Es stellte sich heraus, dass 35 der 61 Bakterien bisher nicht bekannt waren. Die restlichen 26 Stämme wurden als schwer identifizierbar eingestuft: Deren Genomsequenzen waren erst seit Kurzem in Datenbanken abgelegt oder die Keime wurden erst vor ganz kurzer Zeit korrekt taxonomisch beschrieben. Eine Evaluation von Patientendaten ergab, dass von den 35 neuen Stämmen 7 klinisch relevant sind, also beim Menschen bakterielle Infektionen verursachen können. „Ein solcher direkter Abgleich zwischen neu identifizierten Bakterienarten und klinischer Relevanz wurde bisher nur selten veröffentlicht“, sagt PD Dr. sc. nat. Daniel Goldenberger.
Neues Bakterium Vandammella animalimorsus
Der größte Teil der neu identifizierten Arten gehört zu den Gattungen Corynebacterium und Schaalia, beide grampositive Stäbchen. „Viele Arten aus diesen beiden Gattungen finden sich im natürlichen menschlichen Mikrobiom der Haut und der Schleimhäute. Sie werden deswegen häufig unterschätzt und sind wenig erforscht“, so Goldenberger. Doch wenn sie – etwa aufgrund eines Tumors – in die Blutbahn eindringen, können sie Infektionen auslösen.
Klinisch von Bedeutung könnte auch einer der schwer zu identifizierenden Keime sein. Er stammt aus dem entzündeten Daumen eines Patienten, der von einem Hund gebissen wurde. Eine kanadische Forschungsgruppe hat dieses Bakterium kürzlich ebenfalls aus Wunden von Hunde- und Katzenbissen isoliert. „Wir nehmen deshalb an, dass es sich dabei um einen neu aufkommenden Krankheitserreger handelt, den wir im Auge behalten müssen“, so Goldenberger. Das Bakterium erhielt im Jahr 2022 vom kanadischen Forscherteam den Namen Vandammella animalimorsus (Tierbiss-Vandammella).

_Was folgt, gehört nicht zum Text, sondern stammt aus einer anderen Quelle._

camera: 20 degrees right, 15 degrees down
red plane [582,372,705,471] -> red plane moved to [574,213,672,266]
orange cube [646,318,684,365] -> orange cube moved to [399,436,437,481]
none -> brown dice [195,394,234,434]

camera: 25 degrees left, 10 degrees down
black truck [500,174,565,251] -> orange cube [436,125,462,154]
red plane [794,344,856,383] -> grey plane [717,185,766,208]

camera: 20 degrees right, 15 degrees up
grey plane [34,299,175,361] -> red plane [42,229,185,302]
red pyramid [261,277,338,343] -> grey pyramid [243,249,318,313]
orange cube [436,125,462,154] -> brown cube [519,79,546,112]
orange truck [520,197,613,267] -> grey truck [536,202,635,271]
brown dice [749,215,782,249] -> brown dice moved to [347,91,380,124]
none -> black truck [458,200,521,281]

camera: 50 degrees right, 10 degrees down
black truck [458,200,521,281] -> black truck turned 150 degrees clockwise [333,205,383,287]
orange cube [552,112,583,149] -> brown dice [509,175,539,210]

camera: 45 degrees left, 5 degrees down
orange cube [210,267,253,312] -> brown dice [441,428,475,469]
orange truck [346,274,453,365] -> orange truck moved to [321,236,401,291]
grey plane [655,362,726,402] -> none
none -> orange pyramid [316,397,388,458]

Die Benennung der neu entdeckten Arten ist auch für das Basler Team der nächste Schritt. Hierfür arbeiten sie mit Prof. Dr. Peter Vandamme von der Universität Gent (Belgien) zusammen, einem Spezialisten für die Klassifizierung von Bakterien. Zwei der Bakterien sind bereits getauft: Eines davon trägt den Namen Pseudoclavibacter triregionum – er bezieht sich auf die Lage von Basel an der Grenze der drei Regionen Schweiz, Frankreich und Deutschland.
Das Team um Goldenberger sammelt und sequenziert weiterhin systematisch unbekannte Keime aus Patientenproben des Universitätsspitals Basel: mittlerweile sind über 20 dazugekommen. „Wir bemerken hier eine große Dynamik, es wird aufgrund der technologischen Fortschritte in der Bakteriologie allgemein viel mehr über neu entdeckte Bakterienarten berichtet“, sagt Goldenberger. Durch diese Entwicklung wird es in Zukunft einfacher werden, Infektionen mit seltenen Erregern richtig zu diagnostizieren und von Anfang an effektiv zu behandeln.
Pressemitteilung: Über dreissig neue Bakterienarten in Patientenproben entdeckt. Universität Basel (Schweiz), 8.1.2024 (https://www.unibas.ch/de/Aktuell/News/Uni-Research/Ueber-dreissig-neue-Bakterienarten-in-Patientenproben-entdeckt.html).
Muigg V et al.: Novel Organism Verification and Analysis (NOVA) study: identification of 35 clinical isolates representing potentially novel bacterial taxa using a pipeline based on whole genome sequencing. BMC Microbiol. 2024 Jan 5;24(1):14 (DOI 10.1186/s12866-023-03163-7).